⟨

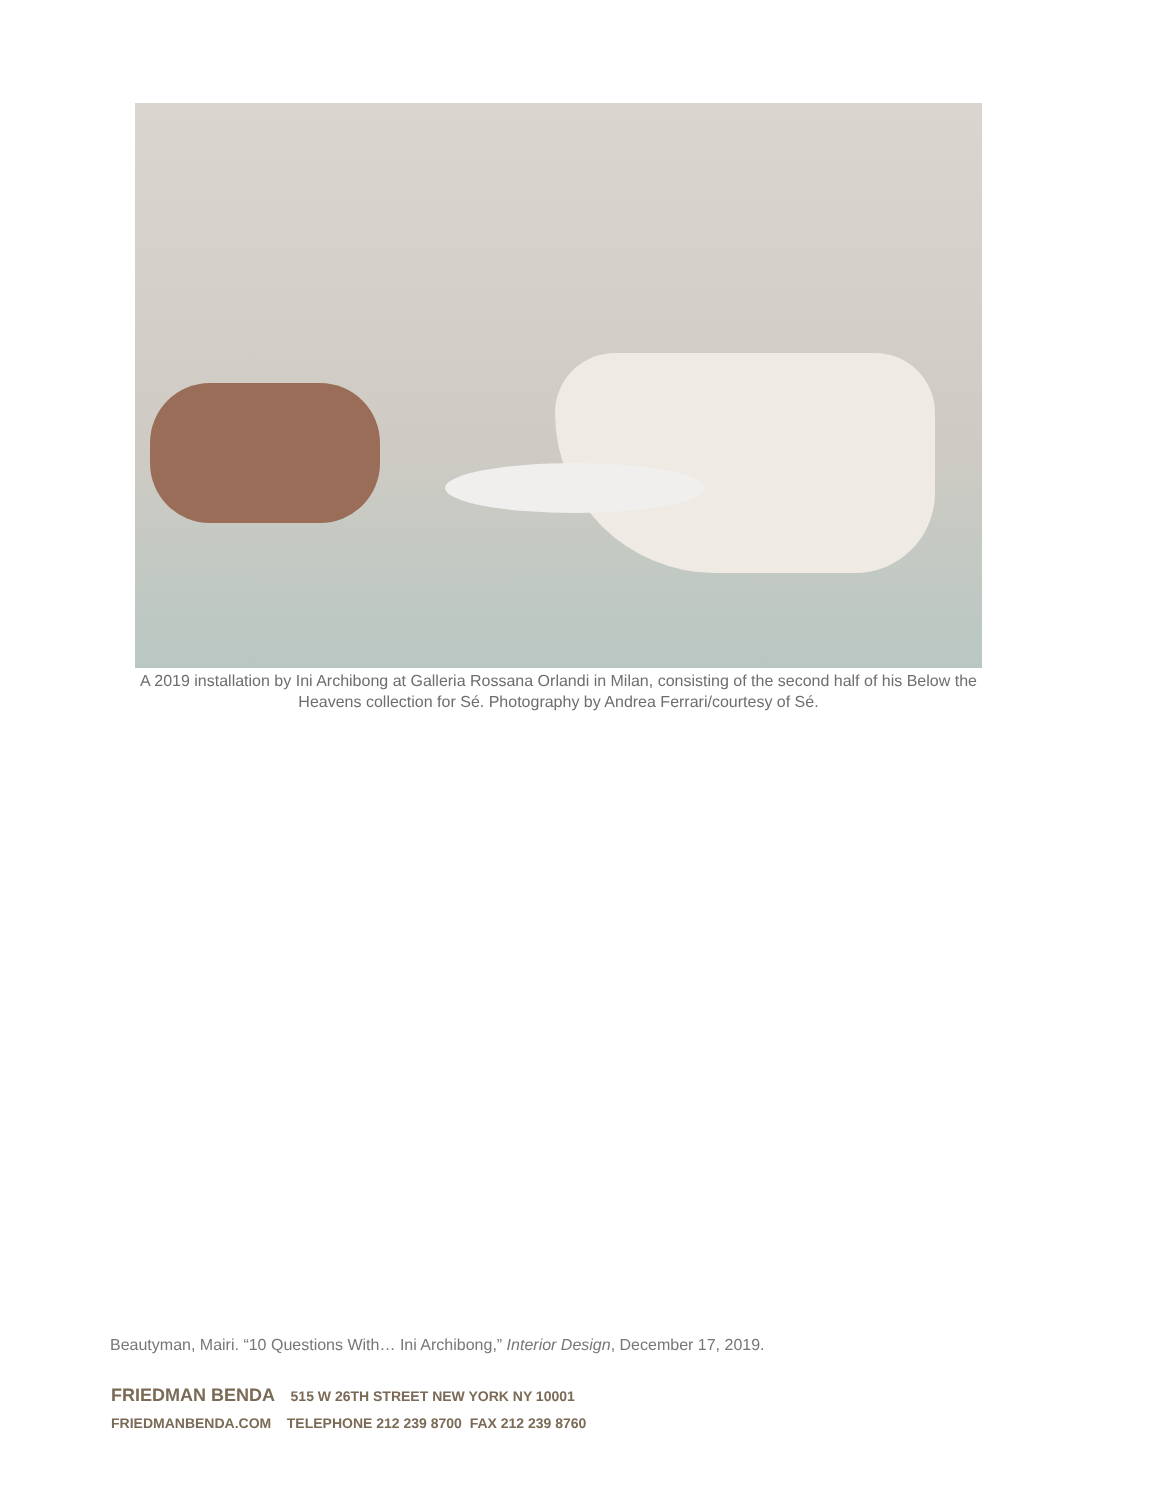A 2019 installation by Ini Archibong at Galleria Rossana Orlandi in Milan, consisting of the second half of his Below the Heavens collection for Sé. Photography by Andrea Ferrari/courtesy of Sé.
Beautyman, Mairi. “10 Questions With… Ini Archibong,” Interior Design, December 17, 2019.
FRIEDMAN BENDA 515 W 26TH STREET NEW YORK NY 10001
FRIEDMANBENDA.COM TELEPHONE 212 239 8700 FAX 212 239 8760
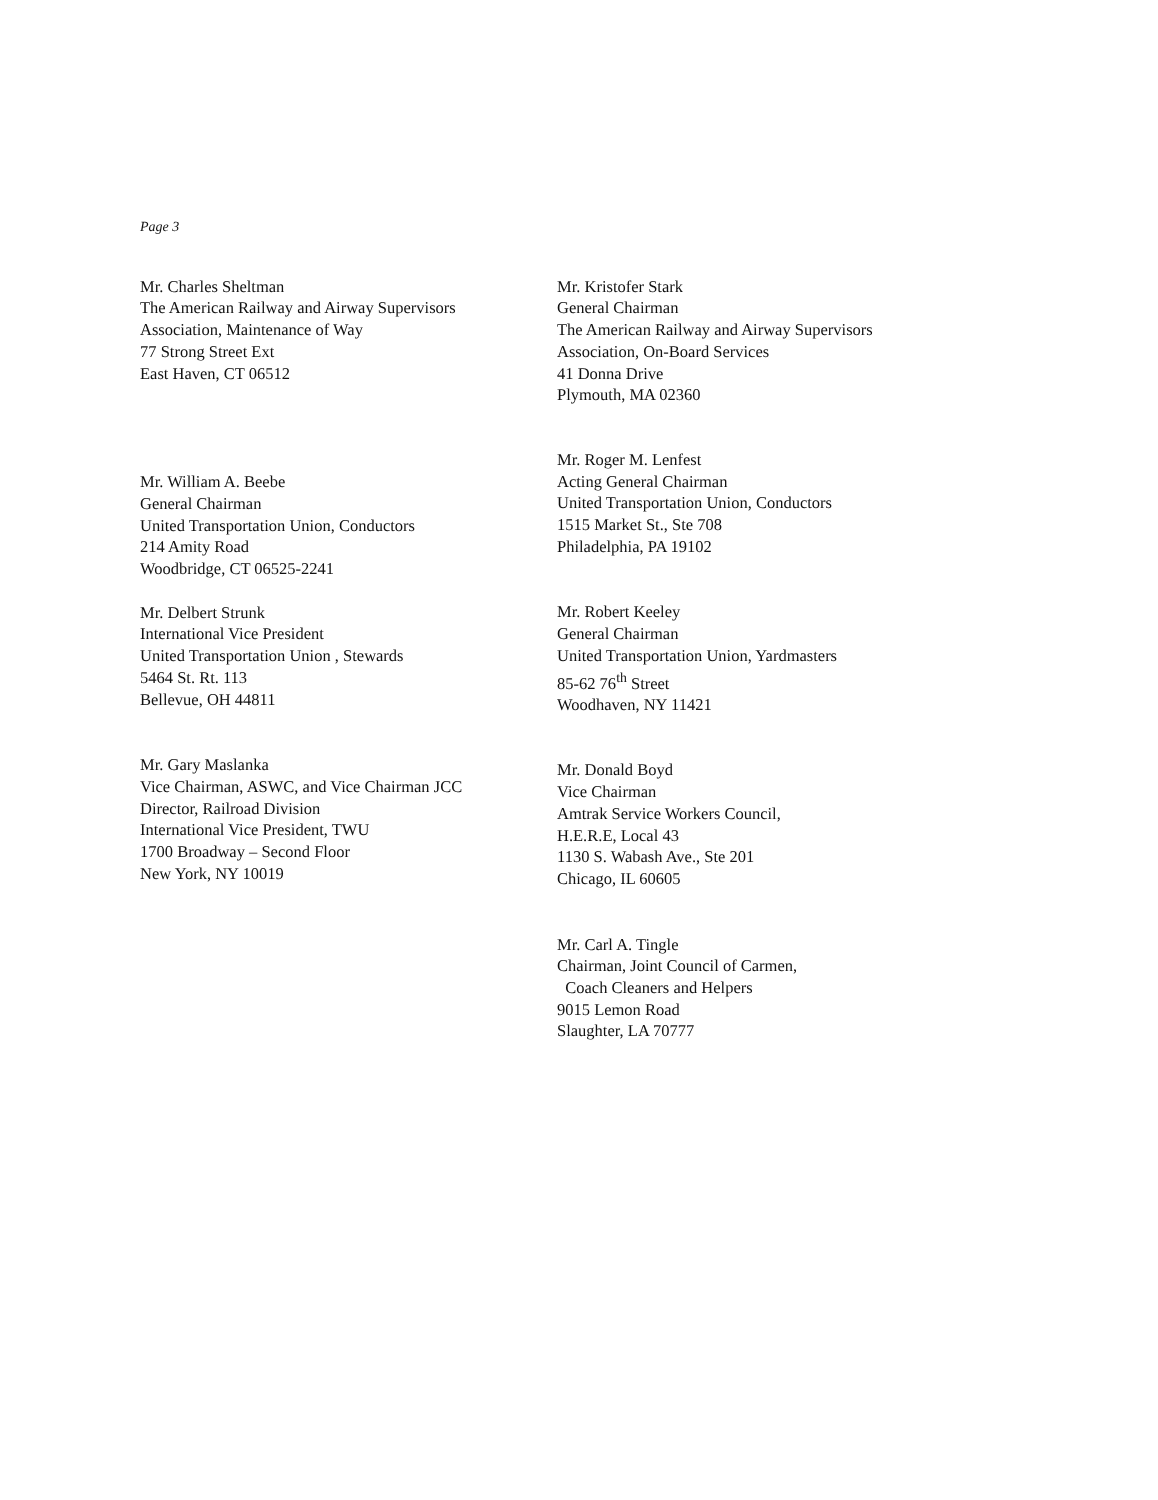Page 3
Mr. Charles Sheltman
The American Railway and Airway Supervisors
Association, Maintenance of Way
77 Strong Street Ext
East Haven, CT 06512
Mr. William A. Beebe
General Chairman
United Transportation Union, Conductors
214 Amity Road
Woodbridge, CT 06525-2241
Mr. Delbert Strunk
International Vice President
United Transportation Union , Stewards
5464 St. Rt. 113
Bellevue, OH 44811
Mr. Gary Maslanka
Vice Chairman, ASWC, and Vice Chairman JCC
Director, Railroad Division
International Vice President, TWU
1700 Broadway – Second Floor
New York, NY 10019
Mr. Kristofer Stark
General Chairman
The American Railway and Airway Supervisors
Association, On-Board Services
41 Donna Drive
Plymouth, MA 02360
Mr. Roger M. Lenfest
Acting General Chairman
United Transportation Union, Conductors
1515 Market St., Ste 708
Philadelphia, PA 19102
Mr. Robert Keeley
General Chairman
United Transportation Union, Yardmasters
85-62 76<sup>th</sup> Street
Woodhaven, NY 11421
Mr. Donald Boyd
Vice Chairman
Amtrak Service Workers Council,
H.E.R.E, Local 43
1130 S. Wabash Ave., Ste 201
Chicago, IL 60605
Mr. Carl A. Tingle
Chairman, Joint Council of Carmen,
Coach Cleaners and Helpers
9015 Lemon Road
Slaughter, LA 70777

⟩

### Goal of the exercise
Everything in the data above should be set down again exactly, except the pictures.

### Exercise response
A 2019 installation by Ini Archibong at Galleria Rossana Orlandi in Milan, consisting of the second half of his Below the Heavens collection for Sé. Photography by Andrea Ferrari/courtesy of Sé.
Beautyman, Mairi. “10 Questions With… Ini Archibong,” Interior Design, December 17, 2019.
FRIEDMAN BENDA 515 W 26TH STREET NEW YORK NY 10001
FRIEDMANBENDA.COM TELEPHONE 212 239 8700 FAX 212 239 8760
Page 3
Mr. Charles Sheltman
The American Railway and Airway Supervisors
Association, Maintenance of Way
77 Strong Street Ext
East Haven, CT 06512
Mr. William A. Beebe
General Chairman
United Transportation Union, Conductors
214 Amity Road
Woodbridge, CT 06525-2241
Mr. Delbert Strunk
International Vice President
United Transportation Union , Stewards
5464 St. Rt. 113
Bellevue, OH 44811
Mr. Gary Maslanka
Vice Chairman, ASWC, and Vice Chairman JCC
Director, Railroad Division
International Vice President, TWU
1700 Broadway – Second Floor
New York, NY 10019
Mr. Kristofer Stark
General Chairman
The American Railway and Airway Supervisors
Association, On-Board Services
41 Donna Drive
Plymouth, MA 02360
Mr. Roger M. Lenfest
Acting General Chairman
United Transportation Union, Conductors
1515 Market St., Ste 708
Philadelphia, PA 19102
Mr. Robert Keeley
General Chairman
United Transportation Union, Yardmasters
85-62 76<sup>th</sup> Street
Woodhaven, NY 11421
Mr. Donald Boyd
Vice Chairman
Amtrak Service Workers Council,
H.E.R.E, Local 43
1130 S. Wabash Ave., Ste 201
Chicago, IL 60605
Mr. Carl A. Tingle
Chairman, Joint Council of Carmen,
Coach Cleaners and Helpers
9015 Lemon Road
Slaughter, LA 70777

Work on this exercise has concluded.